Massachusetts Climate Change State Regulations from 2009
(Requires agencies to withhold permits on floodplains and areas of flooding sensitivities.)
Heidi Davis
Acting Section Chief, Wetlands Program Bureau of Resource Protection
MassDEP NERO
As of 2009, Massachusetts General Laws include the highlighted text below as part of Section 61 of Chapter 30, which is part of Title III or Part I of the Massachusetts General Laws. It is my understanding that this text applies to state agencies such as the DEP when they are issuing permits under the WPA.
CHAPTER 30 GENERAL PROVISIONS RELATIVE TO STATE DEPARTMENTS, COMMISSIONS, OFFICERS AND EMPLOYEES
Section 61. All agencies, departments, boards, commissions and authorities of the commonwealth shall review, evaluate, and determine the impact on the natural environment of all works, projects or activities conducted by them and shall use all practicable means and measures to minimize damage to the environment. Unless a clear contrary intent is manifested, all statutes shall be interpreted and administered so as to minimize and prevent damage to the environment. Any determination made by an agency of the commonwealth shall include a finding describing the environmental impact, if any, of the project and a finding that all feasible measures have been taken to avoid or minimize said impact.
In considering and issuing permits, licenses and other administrative approvals and decisions, the respective agency, department, board, commission or authority shall also consider reasonably foreseeable climate change impacts, including additional greenhouse gas emissions, and effects, such as predicted sea level rise.

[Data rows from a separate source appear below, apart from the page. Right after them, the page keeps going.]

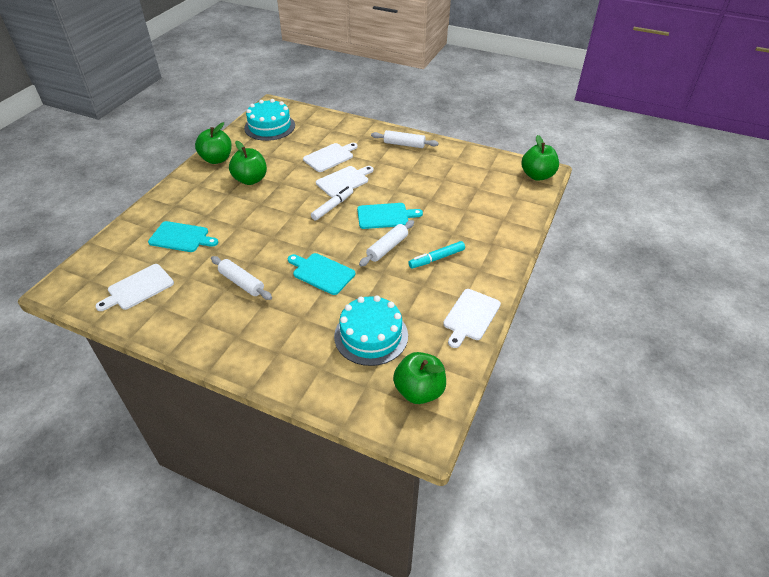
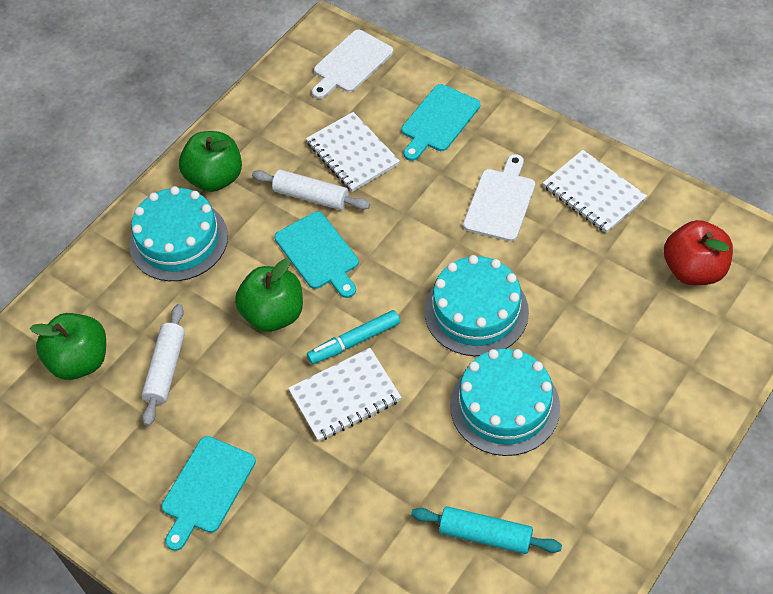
green apple: [195,122,232,164] [229,141,267,185] [393,352,446,404] [521,135,559,181] = 4 -> [30,313,106,380] [179,131,242,192] [235,258,303,332] = 3
red apple: none = 0 -> [664,220,733,285] = 1
turquoise cake: [244,99,295,141] [334,296,408,366] = 2 -> [129,186,228,281] [425,255,529,356] [450,349,560,456] = 3
turquoise rolling pin: none = 0 -> [411,506,562,554] = 1
white cutting board: [95,264,174,311] [303,143,358,172] [316,166,374,197] [443,289,501,348] = 4 -> [312,30,393,99] [463,154,535,241] = 2
white marker: [311,186,353,221] = 1 -> none = 0
white notebook: none = 0 -> [288,348,402,441] [306,112,400,192] [543,150,647,233] = 3
white rolling pin: [211,256,272,300] [359,220,414,266] [371,130,438,148] = 3 -> [141,304,185,426] [252,170,370,210] = 2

As used in this section and section sixty-two, “damage to the environment” shall mean any destruction, damage or impairment, actual or probable, to any of the natural resources of the commonwealth and shall include but not be limited to air pollution, water pollution, improper sewage disposal, pesticide pollution, excessive noise, improper operation of dumping grounds, reduction of groundwater levels, impairment of water quality, increases in flooding or storm water flows, impairment and eutrophication of rivers, streams, flood plains, lakes, ponds, or other surface or subsurface water resources; destruction of seashores, dunes, marine resources, underwater archaeological resources, wetlands, open spaces, natural areas, parks, or historic districts or sites. Damage to the environment shall not be construed to include any insignificant damage to or impairment of such resources.
My understanding is that the highlighted text became part of official law in 2009, and was added as a result of the Acts of 2008, which included Section 7 of Chapter 298, An Act enhancing Global Warming Solutions Act:
CHAPTER 298 AN ACT ESTABLISHING THE GLOBAL WARMING SOLUTIONS ACT.
Be it enacted by the Senate and House of Representatives in General Court assembled, and by the authority of the same as follows:
SECTION 7. Section 61 of chapter 30 of the General Laws is hereby amended by inserting after the first paragraph, as appearing in the 2006 Official Edition, the following paragraph:
In considering and issuing permits, licenses and other administrative approvals and decisions, the respective agency, department, board, commission or authority shall also consider reasonably foreseeable climate change impacts, including additional greenhouse gas emissions, and effects, such as predicted sea level rise.